Their attention to these topics is exactly related to Indonesia’s development stages. Though Indonesia features a large population like China, its population mainly comprises young people. Besides, this country is in the period with intensive infrastructure construction, and is moving towards an emerging industrialized society from a traditional agriculture-based and resource-based society.
“Now the Indonesian Government is also calling for entrepreneurship. It is not necessary any more for young people to work for enterprises after graduation, because they can start their own business.” Hendy Setiono, the chairman of ICCI Entrepreneur and Training Committee as well as the general manager of Babarafi, will attend the second phase of training. He often holds lectures and seminars for young students, and he said that, the knowledge obtained from this program in Tsinghua University could be shared with his students, so as to help them prepare for their entrepreneurship.
Izmir Eka Wijaya Putera, the COO of an Indonesian e-commerce company, was also present at the first phase of training last year, who is longing for drawing experience from China’s e-commerce sector.

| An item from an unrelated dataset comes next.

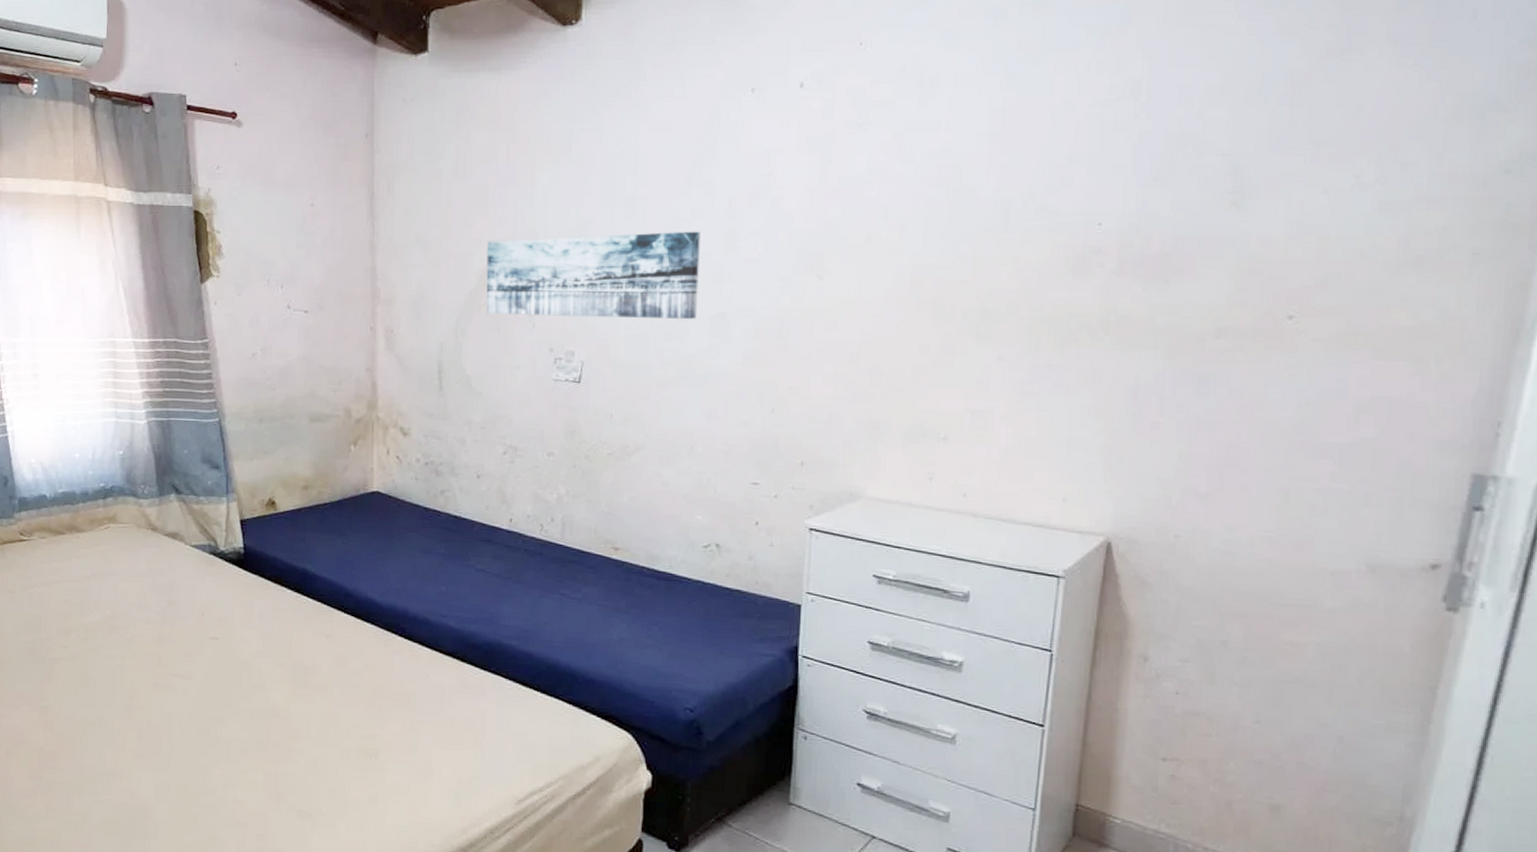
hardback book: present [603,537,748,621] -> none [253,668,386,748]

Now the e-commerce in Indonesia is similar with that in China 10-12 years ago. “Through this course, we have gotten a better understanding about Chinese cultures, histories, Chinese Government, Chinese private enterprises, and also the idea of cooperation wisdom in Chinese mind, which especially stresses the suitable cooperation model for ASEAN or Southeast Asian countries as a regional community against the background of globalization.”
Another Indonesian trainee also told that, China has gone through a lot in its transition into an industrial country from an agricultural state. After China embraced the industrialization, innovation plays a significant role in transforming enterprises’ development forms, so that Chinese enterprises began to invest more in technology development and human resources.